- [EXERCISE GOAL]
Could you print exactly the lines of the listing below, starting at the line that has "left eye: (199, 103)" and ending at the line that has "left back paw: (266, 227)", and only those lines?

#####

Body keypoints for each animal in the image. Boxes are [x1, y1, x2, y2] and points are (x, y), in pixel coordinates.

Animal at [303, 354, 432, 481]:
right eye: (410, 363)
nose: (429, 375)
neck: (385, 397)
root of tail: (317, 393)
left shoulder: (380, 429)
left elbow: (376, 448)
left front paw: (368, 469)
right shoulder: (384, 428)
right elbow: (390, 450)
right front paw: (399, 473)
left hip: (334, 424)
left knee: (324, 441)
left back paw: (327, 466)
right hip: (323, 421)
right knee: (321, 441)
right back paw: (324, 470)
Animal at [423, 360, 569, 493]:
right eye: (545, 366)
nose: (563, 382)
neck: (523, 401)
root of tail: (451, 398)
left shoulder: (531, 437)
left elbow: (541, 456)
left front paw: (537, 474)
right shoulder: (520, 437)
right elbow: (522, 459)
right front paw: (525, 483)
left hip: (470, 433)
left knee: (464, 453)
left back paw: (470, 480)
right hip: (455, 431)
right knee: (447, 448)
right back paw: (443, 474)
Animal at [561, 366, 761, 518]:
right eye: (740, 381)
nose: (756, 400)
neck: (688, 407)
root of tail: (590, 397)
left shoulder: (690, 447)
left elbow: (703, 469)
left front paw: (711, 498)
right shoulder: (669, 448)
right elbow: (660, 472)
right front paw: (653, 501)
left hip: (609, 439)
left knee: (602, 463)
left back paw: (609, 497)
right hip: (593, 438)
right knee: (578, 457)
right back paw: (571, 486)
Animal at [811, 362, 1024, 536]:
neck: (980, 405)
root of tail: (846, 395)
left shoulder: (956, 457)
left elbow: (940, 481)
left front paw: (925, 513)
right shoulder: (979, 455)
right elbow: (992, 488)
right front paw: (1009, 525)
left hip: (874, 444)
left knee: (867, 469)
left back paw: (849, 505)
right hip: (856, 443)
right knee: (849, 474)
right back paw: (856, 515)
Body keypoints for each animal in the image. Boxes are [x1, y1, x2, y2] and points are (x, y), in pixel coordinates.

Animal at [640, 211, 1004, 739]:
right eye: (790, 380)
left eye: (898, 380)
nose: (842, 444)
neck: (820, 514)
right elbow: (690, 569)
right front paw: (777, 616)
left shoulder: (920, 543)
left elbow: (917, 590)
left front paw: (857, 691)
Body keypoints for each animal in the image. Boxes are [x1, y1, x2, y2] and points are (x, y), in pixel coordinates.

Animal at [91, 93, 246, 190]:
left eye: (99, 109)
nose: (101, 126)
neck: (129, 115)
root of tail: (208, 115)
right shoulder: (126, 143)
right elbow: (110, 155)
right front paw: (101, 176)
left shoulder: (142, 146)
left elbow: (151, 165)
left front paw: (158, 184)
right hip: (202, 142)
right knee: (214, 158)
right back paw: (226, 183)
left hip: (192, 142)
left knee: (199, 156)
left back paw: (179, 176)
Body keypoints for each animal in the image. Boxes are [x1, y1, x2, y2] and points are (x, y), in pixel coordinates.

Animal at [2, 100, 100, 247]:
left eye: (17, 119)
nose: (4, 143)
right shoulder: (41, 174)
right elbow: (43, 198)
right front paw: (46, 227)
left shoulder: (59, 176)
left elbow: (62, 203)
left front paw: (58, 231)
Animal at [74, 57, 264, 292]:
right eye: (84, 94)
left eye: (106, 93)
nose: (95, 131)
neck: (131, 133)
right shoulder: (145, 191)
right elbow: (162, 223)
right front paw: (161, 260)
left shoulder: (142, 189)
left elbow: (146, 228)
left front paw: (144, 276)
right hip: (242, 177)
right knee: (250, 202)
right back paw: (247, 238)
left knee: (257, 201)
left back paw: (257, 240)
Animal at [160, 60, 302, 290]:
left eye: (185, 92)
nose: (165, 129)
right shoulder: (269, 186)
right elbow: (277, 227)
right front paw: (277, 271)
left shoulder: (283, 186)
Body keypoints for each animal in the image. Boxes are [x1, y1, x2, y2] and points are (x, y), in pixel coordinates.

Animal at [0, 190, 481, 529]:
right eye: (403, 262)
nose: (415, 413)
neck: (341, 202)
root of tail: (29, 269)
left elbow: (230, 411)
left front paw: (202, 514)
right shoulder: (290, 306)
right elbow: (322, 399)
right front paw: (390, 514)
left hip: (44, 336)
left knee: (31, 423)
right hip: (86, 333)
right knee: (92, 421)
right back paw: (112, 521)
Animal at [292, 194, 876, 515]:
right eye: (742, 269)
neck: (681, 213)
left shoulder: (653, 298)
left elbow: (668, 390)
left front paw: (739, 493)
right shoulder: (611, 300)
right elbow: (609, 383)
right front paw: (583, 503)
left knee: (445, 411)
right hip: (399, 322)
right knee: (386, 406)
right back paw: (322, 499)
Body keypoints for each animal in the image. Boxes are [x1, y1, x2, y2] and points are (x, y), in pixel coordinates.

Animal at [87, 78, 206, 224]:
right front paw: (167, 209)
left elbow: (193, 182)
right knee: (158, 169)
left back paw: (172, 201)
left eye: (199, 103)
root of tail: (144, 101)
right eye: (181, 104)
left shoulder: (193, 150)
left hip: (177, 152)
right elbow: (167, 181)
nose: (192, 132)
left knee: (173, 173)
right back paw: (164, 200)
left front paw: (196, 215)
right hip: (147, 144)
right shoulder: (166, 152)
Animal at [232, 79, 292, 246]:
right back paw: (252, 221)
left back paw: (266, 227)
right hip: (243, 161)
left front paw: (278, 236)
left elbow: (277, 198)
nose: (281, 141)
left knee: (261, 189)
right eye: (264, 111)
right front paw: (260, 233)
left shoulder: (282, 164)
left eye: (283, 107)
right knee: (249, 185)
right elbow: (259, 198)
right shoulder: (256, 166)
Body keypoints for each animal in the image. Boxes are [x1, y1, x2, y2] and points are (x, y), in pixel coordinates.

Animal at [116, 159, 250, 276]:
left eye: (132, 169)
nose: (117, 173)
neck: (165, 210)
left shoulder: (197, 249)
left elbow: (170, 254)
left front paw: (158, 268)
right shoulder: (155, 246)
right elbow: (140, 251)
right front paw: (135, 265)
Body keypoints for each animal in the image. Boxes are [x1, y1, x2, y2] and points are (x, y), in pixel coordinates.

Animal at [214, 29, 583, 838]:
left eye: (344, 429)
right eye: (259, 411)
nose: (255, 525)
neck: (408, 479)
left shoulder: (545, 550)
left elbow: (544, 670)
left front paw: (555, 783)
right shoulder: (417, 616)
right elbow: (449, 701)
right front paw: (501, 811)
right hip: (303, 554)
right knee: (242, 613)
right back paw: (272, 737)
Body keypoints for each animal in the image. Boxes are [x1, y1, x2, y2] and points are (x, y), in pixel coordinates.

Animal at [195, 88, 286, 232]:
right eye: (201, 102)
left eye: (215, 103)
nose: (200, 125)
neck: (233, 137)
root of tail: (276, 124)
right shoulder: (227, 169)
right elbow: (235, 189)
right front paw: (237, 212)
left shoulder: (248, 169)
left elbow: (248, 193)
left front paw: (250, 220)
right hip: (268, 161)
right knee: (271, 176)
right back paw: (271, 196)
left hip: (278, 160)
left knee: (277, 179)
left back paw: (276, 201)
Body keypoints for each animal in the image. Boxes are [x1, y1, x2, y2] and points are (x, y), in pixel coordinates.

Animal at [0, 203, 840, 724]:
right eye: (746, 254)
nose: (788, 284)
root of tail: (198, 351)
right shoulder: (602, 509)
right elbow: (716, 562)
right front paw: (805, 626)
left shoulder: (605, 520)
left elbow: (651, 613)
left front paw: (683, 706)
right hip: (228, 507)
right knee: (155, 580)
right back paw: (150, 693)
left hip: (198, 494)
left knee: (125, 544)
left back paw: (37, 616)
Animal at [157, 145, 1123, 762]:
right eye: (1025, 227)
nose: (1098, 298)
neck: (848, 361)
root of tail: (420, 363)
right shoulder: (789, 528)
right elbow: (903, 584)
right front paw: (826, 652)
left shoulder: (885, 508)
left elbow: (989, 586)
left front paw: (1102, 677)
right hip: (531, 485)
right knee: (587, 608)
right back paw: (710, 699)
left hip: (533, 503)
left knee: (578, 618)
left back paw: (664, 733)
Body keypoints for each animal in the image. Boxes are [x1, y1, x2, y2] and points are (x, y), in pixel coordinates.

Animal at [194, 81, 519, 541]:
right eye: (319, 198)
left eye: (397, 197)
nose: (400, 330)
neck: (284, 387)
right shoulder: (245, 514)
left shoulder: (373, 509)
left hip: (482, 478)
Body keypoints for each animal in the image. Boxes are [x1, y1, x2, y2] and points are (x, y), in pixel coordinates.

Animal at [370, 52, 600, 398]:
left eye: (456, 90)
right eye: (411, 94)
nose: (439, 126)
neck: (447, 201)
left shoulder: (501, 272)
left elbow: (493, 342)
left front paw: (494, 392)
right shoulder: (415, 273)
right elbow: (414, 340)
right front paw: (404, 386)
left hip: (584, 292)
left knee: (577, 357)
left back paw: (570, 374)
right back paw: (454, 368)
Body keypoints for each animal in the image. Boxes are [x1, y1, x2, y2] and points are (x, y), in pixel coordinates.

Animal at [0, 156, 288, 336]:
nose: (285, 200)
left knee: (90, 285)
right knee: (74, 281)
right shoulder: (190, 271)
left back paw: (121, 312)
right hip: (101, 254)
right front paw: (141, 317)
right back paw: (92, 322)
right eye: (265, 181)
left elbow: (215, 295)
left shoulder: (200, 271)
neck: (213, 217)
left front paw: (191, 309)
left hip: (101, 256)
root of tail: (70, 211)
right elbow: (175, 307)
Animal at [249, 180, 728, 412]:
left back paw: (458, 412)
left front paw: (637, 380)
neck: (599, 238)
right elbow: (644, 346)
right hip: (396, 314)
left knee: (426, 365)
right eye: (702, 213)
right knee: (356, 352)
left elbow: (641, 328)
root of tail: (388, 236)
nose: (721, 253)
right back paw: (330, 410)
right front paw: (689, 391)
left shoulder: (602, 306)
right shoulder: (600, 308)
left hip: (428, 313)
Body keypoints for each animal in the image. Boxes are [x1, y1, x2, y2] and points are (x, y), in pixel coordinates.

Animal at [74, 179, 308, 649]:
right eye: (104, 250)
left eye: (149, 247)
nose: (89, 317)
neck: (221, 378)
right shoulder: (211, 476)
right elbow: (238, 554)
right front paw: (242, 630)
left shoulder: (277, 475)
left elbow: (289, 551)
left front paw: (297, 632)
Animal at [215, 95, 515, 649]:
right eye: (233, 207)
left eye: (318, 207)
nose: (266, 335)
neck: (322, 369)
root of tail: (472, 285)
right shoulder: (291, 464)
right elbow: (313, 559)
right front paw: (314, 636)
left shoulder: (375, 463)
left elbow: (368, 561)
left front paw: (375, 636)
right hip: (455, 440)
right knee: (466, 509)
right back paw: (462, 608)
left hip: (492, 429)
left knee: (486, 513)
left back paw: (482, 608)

#####

- [ANSWER FOR THIS EXERCISE]
left eye: (199, 103)
root of tail: (144, 101)
right eye: (181, 104)
left shoulder: (193, 150)
left hip: (177, 152)
right elbow: (167, 181)
nose: (192, 132)
left knee: (173, 173)
right back paw: (164, 200)
left front paw: (196, 215)
right hip: (147, 144)
right shoulder: (166, 152)
Animal at [232, 79, 292, 246]:
right back paw: (252, 221)
left back paw: (266, 227)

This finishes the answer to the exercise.